The announcements came on the heels of a series of setbacks for the Clinton, Mississippi, company, and helped send its stock (WCOM) down nearly 76 percent Tuesday on The Island ECN Inc. after-hours market. On Tuesday evening, the stock was trading at US$0.20.
The Nasdaq stock market suspended the trading of WorldCom shares Wednesday, pending the company's providing requested information to the market, according to a press release issued by the Nasdaq.
Certain transfers from line cost expenses to capital accounts during 2001 and the first quarter of 2002 were not made in accordance with U.S. generally accepted accounting principles (GAAP), according to WorldCom's statement.

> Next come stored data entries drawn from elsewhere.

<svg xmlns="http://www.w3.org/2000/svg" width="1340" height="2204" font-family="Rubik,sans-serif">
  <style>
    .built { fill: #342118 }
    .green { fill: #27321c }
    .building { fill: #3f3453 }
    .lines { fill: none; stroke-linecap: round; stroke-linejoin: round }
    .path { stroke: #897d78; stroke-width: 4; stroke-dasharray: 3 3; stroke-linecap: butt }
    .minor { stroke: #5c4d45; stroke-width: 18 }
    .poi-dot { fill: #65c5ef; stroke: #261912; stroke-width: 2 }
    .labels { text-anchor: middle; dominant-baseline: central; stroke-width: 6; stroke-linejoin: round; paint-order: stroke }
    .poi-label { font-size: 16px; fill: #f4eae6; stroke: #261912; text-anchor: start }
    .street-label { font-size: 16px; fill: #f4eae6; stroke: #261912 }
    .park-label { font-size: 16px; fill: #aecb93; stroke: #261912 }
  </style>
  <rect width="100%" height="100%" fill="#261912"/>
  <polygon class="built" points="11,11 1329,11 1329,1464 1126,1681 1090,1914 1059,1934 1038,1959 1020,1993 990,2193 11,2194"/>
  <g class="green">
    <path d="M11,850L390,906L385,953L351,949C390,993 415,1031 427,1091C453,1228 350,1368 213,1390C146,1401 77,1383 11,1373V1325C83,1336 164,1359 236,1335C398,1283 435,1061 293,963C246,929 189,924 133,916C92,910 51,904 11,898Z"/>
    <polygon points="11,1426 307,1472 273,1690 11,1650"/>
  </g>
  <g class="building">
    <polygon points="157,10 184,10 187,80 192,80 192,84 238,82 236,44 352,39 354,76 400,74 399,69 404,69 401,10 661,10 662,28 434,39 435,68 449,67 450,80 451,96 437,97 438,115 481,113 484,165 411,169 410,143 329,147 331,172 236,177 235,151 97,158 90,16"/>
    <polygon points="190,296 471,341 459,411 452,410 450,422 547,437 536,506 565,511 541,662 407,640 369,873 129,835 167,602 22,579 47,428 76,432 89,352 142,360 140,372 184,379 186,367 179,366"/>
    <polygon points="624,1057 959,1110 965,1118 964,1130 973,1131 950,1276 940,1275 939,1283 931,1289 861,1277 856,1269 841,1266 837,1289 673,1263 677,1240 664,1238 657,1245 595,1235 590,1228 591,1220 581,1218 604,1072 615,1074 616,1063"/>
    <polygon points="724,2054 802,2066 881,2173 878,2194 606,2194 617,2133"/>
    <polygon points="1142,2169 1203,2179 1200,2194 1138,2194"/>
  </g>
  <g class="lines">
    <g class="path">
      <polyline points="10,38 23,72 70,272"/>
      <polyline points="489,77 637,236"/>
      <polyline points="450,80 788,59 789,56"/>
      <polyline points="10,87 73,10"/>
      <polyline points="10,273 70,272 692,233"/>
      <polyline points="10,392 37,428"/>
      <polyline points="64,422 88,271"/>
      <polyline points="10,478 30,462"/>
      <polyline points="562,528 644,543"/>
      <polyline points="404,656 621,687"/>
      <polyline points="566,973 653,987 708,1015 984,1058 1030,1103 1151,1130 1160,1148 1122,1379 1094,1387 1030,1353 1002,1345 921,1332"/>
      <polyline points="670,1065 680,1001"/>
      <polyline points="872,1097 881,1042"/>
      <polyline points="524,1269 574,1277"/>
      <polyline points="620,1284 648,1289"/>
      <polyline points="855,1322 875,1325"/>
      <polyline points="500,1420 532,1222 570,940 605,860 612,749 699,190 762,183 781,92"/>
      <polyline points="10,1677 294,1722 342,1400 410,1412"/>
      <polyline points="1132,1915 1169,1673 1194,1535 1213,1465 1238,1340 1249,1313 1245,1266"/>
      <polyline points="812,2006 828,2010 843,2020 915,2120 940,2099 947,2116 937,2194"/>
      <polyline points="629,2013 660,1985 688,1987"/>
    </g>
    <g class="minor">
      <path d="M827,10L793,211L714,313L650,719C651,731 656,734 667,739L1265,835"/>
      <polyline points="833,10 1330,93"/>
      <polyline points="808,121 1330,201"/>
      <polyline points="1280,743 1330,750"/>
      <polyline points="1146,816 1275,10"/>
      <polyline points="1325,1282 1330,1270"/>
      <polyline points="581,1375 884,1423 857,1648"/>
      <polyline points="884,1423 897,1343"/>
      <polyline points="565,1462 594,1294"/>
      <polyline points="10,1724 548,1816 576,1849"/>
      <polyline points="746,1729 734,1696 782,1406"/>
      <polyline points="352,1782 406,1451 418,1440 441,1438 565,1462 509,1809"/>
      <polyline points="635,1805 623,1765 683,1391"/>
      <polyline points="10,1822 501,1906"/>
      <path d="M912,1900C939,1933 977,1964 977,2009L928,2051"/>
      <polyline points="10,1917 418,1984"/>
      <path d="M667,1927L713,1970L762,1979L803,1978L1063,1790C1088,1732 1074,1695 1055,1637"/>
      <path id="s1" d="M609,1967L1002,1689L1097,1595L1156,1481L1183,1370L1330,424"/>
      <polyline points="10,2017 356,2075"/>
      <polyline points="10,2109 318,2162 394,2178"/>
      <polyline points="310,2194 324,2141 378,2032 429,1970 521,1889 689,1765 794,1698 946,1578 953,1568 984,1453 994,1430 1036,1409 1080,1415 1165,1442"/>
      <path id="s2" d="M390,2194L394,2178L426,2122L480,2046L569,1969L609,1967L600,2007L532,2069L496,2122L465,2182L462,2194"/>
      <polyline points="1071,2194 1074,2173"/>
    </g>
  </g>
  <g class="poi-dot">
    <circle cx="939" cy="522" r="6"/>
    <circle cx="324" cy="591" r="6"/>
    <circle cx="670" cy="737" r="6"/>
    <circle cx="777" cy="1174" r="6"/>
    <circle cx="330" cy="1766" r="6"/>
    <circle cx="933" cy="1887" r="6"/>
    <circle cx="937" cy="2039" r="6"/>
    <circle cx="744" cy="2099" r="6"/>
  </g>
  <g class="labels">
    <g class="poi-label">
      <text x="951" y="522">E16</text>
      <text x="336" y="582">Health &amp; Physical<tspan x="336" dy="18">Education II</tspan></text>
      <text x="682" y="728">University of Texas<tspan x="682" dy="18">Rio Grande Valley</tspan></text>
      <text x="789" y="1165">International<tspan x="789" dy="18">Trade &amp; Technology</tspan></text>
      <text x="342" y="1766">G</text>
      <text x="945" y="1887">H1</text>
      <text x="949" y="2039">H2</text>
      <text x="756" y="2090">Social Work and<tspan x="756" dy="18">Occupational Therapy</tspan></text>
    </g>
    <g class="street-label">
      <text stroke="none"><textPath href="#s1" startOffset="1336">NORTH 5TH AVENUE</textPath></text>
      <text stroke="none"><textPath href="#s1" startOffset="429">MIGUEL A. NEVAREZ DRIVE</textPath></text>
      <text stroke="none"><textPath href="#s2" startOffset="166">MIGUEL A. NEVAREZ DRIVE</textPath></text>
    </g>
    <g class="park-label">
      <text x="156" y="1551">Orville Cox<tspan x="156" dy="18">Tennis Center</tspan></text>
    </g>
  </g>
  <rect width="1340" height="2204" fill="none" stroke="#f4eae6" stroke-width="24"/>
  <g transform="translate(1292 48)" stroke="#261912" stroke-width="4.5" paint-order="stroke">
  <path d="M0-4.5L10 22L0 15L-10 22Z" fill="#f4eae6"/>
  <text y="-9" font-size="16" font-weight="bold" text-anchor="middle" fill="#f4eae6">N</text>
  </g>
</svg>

The transfers totaled $3.05 billion in 2001 and $797 million in the first quarter of 2002.
Without the transfers, WorldCom's earnings before interest, taxes, depreciation and amortization (EBITDA), would be reduced to $6.34 billion, and for the first quarter of 2002 would be cut to $1.37 billion. The company would have reported net losses for both periods, it said.
Also Tuesday, WorldCom said it had accepted the resignation of David Myers as senior vice president and controller.
In late April, WorldCom President and Chief Executive Office Bernard Ebbers resigned in the face of mounting debts, a U.S. Securities and Exchange Commission (SEC) investigation and layoffs. WorldCom will begin a round of previously announced layoffs on Friday, which will see the company shed as many as 17,000 jobs, saving the company an estimated $900 million per year.
The company has notified the SEC and asked its recently hired external auditor, KPMG LLP, to undertake a comprehensive audit of the financial statements from those periods, according to the statement. The company expects to provide a restatement of its results as soon as possible.
"The WorldCom disclosures confirm that accounting improprieties of unprecedented magnitude have been committed in the public markets," the SEC said in a statement released Wednesday.
The SEC said it is investigating WorldCom's statements and disclosures and that it is ordering the company to file a detailed report on this matter. The body also called for reform in financial market regulation.
Previously, WorldCom used Arthur Andersen LLP as its external auditor. Arthur Andersen issued a statement late Tuesday laying the blame on Sullivan and disclaiming any knowledge of the transfers.